** Material for this exercise follows **

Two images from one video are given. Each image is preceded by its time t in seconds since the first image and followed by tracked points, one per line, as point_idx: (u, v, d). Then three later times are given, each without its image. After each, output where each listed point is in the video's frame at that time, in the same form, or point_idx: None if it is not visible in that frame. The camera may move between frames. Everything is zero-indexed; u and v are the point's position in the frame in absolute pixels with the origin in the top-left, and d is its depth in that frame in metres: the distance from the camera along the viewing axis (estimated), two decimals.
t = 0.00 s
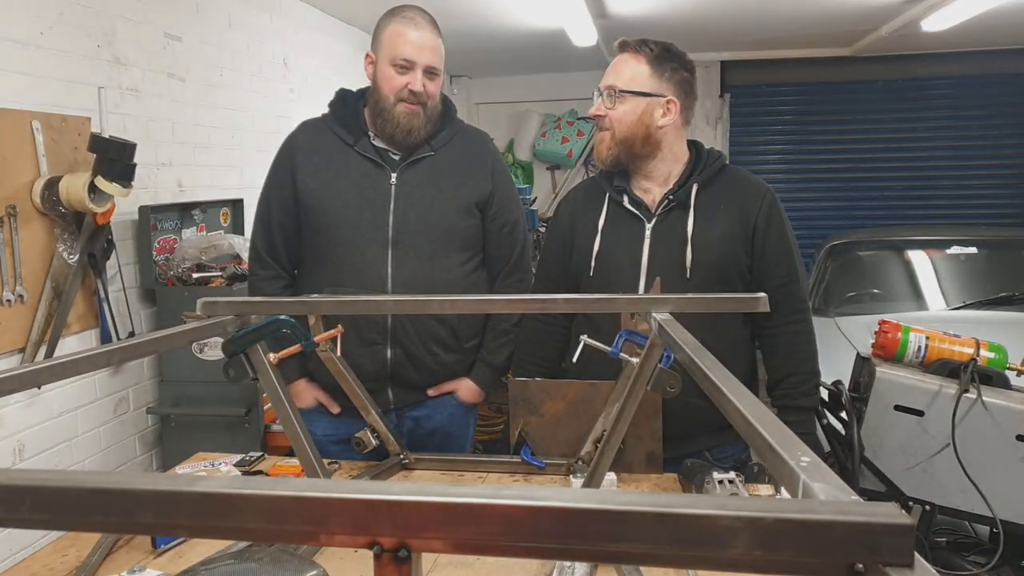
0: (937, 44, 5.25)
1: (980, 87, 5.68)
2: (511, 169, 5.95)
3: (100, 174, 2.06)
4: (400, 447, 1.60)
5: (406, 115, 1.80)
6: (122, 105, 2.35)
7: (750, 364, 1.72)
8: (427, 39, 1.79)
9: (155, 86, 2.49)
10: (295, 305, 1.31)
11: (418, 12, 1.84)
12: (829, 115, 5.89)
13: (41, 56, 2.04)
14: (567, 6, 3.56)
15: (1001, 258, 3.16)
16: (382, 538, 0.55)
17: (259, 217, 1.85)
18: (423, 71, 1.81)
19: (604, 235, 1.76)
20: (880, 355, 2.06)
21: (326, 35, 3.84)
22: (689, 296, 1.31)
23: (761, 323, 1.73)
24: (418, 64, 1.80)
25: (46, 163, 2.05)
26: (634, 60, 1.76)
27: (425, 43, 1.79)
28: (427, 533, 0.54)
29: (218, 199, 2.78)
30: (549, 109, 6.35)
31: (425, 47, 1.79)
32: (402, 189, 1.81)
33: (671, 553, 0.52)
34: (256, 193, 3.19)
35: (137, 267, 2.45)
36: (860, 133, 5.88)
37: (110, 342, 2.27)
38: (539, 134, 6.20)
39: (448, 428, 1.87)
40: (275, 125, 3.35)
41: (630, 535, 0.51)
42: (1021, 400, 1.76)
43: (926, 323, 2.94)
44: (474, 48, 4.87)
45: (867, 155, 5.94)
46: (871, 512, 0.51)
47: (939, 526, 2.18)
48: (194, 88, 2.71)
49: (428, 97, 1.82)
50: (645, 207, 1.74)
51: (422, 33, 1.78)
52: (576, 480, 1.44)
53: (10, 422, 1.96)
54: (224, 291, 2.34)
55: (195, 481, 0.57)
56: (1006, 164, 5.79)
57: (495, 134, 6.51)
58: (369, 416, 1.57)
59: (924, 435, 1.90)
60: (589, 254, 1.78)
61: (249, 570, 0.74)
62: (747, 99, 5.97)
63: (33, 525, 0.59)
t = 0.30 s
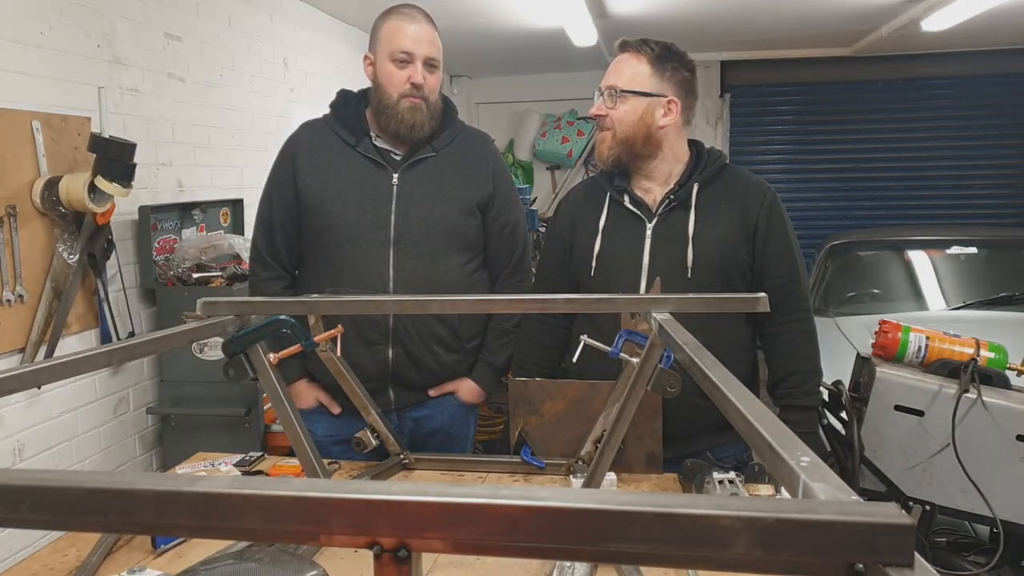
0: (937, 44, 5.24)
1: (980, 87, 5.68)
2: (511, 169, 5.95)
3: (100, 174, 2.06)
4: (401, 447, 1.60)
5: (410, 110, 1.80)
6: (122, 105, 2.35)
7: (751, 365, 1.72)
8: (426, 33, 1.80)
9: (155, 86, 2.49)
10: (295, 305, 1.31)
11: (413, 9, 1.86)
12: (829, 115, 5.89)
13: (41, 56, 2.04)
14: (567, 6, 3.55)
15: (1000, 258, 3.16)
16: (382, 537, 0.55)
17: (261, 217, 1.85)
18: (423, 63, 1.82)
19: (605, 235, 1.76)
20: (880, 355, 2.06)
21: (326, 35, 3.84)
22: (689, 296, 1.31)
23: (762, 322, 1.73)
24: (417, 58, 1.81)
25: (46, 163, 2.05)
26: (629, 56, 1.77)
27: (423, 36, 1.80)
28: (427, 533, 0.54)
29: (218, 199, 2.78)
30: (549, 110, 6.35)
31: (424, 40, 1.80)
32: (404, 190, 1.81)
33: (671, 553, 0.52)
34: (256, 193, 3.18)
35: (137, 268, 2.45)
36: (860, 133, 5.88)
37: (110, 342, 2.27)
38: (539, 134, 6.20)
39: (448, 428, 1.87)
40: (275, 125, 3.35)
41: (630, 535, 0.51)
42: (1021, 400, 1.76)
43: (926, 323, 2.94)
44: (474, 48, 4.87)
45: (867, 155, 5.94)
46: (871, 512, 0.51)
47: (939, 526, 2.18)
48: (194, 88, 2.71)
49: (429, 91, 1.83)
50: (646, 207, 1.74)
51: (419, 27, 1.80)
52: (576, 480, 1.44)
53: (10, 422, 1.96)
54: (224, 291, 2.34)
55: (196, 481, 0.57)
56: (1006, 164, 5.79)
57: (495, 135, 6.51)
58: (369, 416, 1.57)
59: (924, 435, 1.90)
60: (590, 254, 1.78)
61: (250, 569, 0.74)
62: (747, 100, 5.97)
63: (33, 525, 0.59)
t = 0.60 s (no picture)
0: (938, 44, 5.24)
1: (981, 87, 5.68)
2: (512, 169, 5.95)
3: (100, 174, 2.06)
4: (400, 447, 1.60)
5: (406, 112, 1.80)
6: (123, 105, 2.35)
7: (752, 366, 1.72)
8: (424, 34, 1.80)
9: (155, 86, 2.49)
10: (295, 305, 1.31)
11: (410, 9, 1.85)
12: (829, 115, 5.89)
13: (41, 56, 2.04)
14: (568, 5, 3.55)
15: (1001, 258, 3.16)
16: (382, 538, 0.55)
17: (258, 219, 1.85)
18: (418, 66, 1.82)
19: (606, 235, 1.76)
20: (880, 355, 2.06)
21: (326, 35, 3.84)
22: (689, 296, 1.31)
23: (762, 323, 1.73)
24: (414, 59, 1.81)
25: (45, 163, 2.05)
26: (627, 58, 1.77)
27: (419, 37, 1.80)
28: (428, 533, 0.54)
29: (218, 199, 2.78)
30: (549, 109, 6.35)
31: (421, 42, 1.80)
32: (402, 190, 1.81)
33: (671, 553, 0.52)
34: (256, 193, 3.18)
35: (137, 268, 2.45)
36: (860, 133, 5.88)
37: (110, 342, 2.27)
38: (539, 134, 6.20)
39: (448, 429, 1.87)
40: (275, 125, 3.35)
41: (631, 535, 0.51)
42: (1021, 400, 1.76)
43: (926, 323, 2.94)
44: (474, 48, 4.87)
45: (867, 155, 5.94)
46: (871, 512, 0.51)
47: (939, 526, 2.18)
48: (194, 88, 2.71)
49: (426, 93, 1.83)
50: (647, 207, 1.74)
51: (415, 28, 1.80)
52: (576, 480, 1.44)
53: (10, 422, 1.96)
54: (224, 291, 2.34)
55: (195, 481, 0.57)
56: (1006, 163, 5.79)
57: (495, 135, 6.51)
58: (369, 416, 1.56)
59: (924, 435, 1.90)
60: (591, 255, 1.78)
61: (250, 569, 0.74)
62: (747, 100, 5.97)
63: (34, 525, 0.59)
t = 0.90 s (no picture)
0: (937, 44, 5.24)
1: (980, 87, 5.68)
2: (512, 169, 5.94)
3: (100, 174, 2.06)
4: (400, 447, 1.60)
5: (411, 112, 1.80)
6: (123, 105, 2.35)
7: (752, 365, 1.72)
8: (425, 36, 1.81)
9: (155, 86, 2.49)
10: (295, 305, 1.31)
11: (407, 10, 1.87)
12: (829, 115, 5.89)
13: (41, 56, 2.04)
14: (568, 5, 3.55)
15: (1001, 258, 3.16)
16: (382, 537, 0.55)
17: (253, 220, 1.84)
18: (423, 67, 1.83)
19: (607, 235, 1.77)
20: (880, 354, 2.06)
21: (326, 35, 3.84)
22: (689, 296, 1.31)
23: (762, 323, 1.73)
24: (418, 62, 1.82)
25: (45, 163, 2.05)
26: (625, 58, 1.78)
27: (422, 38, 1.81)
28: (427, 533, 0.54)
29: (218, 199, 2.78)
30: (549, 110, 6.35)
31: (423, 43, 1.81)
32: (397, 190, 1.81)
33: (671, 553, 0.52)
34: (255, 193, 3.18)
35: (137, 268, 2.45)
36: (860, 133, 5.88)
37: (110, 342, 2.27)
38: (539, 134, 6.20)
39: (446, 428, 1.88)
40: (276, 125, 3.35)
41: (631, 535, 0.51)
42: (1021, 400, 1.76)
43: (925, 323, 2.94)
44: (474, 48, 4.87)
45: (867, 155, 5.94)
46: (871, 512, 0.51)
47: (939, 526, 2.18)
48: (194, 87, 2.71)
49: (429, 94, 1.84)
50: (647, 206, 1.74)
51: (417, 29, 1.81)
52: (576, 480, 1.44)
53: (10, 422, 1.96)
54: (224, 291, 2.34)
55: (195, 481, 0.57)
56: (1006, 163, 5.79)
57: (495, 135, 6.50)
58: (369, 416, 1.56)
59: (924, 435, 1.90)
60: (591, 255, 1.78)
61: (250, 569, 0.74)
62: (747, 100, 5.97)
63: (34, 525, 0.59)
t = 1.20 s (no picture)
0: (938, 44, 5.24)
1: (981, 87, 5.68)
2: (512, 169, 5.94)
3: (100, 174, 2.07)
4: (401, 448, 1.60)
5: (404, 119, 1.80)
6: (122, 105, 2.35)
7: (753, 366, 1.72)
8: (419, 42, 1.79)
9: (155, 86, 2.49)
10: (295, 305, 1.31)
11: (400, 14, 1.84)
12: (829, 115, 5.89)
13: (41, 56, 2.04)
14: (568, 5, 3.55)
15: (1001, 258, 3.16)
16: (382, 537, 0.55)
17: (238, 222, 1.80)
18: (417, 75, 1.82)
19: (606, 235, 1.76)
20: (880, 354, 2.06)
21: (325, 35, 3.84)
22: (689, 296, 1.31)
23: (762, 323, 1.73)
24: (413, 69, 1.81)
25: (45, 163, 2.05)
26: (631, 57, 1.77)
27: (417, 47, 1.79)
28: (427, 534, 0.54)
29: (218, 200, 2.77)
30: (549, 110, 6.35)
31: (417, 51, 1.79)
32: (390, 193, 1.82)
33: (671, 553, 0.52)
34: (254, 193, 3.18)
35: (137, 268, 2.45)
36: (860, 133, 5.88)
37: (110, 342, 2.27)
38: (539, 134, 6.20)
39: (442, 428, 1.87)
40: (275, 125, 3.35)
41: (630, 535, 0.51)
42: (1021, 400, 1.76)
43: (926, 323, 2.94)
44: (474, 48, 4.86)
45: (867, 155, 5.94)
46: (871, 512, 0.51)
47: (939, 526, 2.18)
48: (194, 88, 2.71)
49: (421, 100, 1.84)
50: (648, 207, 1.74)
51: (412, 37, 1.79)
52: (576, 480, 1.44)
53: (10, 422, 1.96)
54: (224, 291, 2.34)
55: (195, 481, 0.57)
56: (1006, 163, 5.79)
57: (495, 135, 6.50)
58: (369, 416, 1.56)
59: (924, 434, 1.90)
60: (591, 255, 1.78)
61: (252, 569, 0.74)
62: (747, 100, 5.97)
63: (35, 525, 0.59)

** End of Material for this exercise **
** Material for this exercise follows **

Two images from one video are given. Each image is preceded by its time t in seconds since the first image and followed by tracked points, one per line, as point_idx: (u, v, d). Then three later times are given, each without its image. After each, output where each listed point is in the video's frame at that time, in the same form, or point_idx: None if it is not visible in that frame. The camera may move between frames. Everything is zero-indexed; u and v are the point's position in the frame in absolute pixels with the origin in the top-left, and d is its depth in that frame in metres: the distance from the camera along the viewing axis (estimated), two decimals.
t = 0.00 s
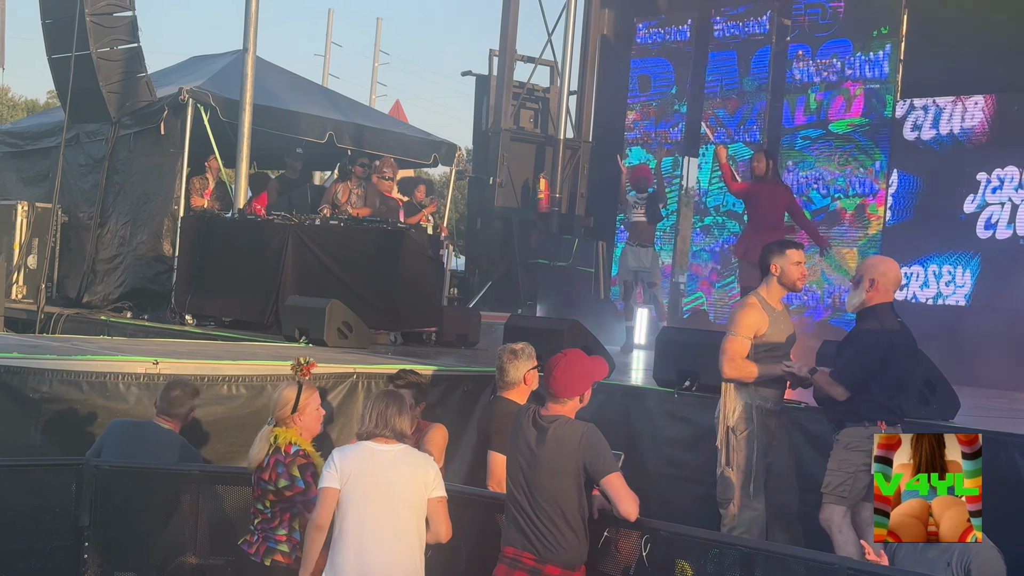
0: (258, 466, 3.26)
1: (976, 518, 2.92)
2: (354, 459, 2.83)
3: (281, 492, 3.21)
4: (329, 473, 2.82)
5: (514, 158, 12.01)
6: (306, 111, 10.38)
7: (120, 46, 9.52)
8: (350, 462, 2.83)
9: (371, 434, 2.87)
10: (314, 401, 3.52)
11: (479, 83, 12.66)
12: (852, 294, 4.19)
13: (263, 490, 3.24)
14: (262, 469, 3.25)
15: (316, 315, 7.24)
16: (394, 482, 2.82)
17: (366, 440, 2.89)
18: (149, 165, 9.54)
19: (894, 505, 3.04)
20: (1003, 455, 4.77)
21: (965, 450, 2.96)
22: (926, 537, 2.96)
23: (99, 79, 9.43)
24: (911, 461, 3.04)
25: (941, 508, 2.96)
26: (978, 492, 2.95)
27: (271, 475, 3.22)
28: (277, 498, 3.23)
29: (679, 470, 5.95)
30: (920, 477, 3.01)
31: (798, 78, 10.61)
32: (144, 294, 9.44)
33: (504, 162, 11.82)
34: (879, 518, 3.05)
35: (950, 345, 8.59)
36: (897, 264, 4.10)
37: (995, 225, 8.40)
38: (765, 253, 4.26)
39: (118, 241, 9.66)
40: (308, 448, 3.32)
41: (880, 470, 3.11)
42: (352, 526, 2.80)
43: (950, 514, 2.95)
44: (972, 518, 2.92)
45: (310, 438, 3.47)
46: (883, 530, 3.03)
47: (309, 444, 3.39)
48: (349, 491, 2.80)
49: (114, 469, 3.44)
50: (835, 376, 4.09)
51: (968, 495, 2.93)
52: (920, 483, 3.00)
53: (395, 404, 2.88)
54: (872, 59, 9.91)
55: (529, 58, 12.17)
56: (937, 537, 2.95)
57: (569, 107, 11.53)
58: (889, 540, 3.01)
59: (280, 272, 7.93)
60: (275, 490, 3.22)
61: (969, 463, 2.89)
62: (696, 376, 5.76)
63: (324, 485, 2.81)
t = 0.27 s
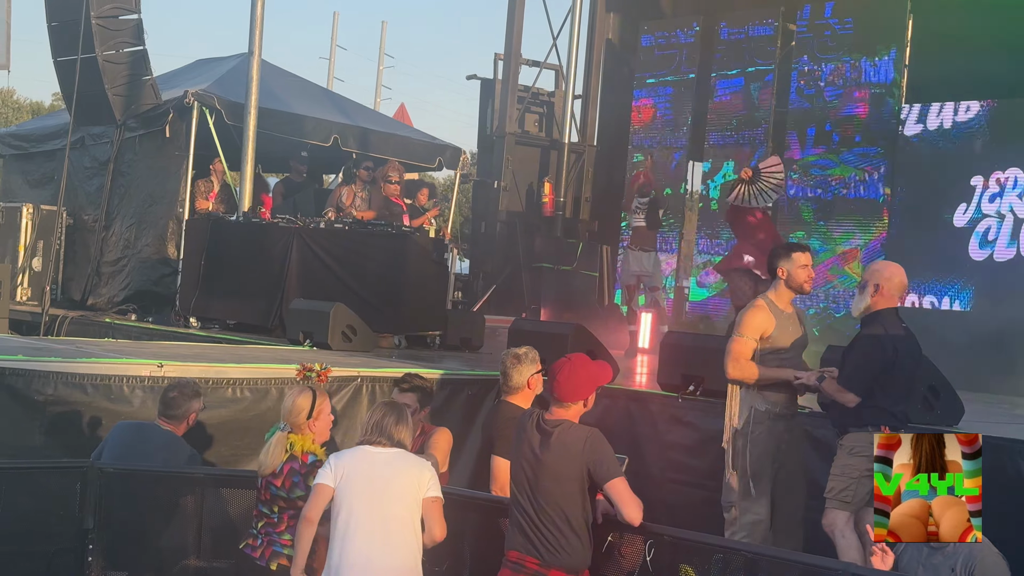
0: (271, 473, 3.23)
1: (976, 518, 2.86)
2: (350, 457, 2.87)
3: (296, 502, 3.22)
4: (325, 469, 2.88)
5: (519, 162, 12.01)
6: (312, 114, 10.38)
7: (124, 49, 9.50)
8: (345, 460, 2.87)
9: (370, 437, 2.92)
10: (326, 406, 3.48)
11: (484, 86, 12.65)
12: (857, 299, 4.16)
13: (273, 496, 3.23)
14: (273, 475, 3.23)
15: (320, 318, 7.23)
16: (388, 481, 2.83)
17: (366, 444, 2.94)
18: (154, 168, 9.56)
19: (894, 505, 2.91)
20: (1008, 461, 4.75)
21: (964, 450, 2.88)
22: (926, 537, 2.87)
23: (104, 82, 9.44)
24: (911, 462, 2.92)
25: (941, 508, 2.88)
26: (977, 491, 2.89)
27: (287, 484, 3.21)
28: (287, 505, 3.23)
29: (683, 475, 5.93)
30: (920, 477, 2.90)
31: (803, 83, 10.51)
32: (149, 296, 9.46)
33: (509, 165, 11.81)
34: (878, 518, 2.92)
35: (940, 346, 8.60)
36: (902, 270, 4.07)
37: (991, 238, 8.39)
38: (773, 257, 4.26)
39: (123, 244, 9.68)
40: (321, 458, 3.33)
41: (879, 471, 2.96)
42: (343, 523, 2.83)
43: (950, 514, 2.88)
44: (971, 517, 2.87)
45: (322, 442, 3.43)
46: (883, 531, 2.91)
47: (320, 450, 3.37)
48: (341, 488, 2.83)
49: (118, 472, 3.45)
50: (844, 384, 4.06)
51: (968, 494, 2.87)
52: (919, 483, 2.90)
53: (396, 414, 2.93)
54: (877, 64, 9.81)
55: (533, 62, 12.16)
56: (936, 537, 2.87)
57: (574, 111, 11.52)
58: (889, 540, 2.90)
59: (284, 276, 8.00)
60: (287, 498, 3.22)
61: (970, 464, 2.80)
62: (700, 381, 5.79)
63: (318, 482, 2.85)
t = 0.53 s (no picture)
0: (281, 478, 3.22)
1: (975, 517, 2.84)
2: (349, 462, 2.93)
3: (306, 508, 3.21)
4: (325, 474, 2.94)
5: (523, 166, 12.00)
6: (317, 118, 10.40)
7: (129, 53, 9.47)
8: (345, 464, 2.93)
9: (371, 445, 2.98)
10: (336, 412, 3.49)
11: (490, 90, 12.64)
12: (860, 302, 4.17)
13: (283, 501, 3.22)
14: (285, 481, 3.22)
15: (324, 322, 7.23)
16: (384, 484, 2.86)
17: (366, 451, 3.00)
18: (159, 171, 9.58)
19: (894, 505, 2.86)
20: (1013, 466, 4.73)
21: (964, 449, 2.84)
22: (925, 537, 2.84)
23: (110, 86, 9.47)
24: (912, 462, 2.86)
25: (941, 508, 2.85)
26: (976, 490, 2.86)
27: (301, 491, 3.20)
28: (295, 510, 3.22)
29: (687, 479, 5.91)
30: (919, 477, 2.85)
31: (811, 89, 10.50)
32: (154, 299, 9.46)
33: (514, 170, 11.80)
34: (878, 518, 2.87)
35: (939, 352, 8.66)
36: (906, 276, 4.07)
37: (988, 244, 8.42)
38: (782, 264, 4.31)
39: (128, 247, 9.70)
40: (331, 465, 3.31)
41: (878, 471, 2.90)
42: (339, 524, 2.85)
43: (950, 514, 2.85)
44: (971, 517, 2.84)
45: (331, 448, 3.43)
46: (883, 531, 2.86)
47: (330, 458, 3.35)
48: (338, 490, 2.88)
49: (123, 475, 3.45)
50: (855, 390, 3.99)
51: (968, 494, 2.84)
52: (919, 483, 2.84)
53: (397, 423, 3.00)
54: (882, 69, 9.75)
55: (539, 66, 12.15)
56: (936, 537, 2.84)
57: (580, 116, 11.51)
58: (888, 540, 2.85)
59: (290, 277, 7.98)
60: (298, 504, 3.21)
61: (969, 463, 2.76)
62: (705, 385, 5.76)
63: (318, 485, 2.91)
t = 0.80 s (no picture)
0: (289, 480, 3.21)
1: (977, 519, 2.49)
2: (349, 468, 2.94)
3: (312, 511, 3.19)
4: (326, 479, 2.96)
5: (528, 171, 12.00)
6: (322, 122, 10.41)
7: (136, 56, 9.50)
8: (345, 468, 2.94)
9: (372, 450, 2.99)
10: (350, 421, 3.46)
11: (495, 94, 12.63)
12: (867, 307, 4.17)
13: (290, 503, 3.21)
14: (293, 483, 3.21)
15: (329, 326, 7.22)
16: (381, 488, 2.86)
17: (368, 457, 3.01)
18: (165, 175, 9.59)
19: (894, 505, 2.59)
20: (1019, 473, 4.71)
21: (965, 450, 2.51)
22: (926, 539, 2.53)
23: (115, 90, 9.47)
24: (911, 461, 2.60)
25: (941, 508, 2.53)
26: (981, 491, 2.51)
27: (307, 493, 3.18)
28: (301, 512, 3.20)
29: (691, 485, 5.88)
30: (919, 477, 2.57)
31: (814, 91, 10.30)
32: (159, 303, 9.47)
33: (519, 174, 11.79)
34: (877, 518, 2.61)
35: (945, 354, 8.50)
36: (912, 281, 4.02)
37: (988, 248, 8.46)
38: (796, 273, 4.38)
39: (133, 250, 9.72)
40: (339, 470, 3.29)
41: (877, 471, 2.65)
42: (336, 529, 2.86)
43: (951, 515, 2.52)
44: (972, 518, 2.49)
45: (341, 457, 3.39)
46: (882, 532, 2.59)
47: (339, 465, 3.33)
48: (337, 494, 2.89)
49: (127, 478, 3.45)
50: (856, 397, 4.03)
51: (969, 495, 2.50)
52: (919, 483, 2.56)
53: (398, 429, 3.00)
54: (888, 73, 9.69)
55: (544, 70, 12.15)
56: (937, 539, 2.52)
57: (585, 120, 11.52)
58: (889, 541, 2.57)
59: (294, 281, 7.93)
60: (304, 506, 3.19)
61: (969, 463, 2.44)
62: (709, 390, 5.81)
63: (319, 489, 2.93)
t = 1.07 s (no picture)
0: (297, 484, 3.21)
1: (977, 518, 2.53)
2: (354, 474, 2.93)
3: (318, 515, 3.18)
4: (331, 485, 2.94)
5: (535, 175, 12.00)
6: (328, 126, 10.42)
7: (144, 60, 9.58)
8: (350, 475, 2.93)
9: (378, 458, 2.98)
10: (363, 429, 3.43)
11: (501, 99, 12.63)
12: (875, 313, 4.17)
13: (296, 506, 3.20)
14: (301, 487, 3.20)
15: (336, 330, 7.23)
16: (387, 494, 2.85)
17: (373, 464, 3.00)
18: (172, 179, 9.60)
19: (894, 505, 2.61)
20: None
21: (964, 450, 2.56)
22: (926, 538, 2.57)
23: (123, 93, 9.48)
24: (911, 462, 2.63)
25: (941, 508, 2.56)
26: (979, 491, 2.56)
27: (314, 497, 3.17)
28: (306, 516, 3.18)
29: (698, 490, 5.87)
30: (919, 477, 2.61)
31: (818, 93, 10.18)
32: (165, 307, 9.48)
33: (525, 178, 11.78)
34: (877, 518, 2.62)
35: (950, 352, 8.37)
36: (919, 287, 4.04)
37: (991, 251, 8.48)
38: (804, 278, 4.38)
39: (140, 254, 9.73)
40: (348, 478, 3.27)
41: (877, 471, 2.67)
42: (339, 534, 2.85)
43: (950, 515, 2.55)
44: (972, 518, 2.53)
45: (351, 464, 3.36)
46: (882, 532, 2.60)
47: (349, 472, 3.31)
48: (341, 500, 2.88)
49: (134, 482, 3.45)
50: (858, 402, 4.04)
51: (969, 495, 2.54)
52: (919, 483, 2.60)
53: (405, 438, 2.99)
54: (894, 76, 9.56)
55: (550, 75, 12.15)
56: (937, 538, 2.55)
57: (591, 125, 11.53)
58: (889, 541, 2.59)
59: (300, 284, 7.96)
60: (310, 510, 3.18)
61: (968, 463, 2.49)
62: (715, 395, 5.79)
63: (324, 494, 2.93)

** End of Material for this exercise **

### Work item
Return only the part above that opens with the line containing "50: (835, 376, 4.09)" and closes with the line containing "55: (533, 62, 12.16)", exactly and with both ends, skipping the pictures.

### Output for this task
50: (835, 376, 4.09)
51: (968, 495, 2.93)
52: (920, 483, 3.00)
53: (395, 404, 2.88)
54: (872, 59, 9.91)
55: (529, 58, 12.17)
56: (937, 537, 2.95)
57: (569, 107, 11.53)
58: (889, 540, 3.01)
59: (280, 272, 7.93)
60: (275, 490, 3.22)
61: (969, 463, 2.89)
62: (696, 376, 5.76)
63: (324, 485, 2.81)
t = 0.27 s
0: (271, 473, 3.23)
1: (976, 518, 2.86)
2: (350, 457, 2.87)
3: (296, 502, 3.22)
4: (325, 469, 2.88)
5: (519, 162, 12.01)
6: (312, 114, 10.38)
7: (124, 49, 9.50)
8: (345, 460, 2.87)
9: (370, 437, 2.92)
10: (326, 406, 3.48)
11: (484, 86, 12.65)
12: (857, 299, 4.16)
13: (273, 496, 3.23)
14: (273, 475, 3.23)
15: (320, 318, 7.23)
16: (388, 481, 2.83)
17: (366, 444, 2.94)
18: (154, 168, 9.56)
19: (894, 505, 2.91)
20: (1008, 461, 4.75)
21: (964, 450, 2.88)
22: (926, 537, 2.87)
23: (104, 82, 9.44)
24: (911, 462, 2.92)
25: (941, 508, 2.88)
26: (977, 491, 2.89)
27: (287, 484, 3.21)
28: (287, 505, 3.23)
29: (683, 475, 5.93)
30: (920, 477, 2.90)
31: (803, 83, 10.51)
32: (149, 296, 9.46)
33: (509, 165, 11.81)
34: (878, 518, 2.92)
35: (940, 346, 8.60)
36: (902, 270, 4.07)
37: (991, 238, 8.39)
38: (773, 257, 4.26)
39: (123, 244, 9.68)
40: (321, 458, 3.33)
41: (879, 471, 2.96)
42: (343, 523, 2.83)
43: (950, 514, 2.88)
44: (971, 517, 2.87)
45: (322, 442, 3.43)
46: (883, 531, 2.91)
47: (320, 450, 3.37)
48: (341, 488, 2.83)
49: (118, 472, 3.45)
50: (844, 384, 4.06)
51: (968, 494, 2.87)
52: (919, 483, 2.90)
53: (396, 414, 2.93)
54: (877, 64, 9.81)
55: (533, 62, 12.16)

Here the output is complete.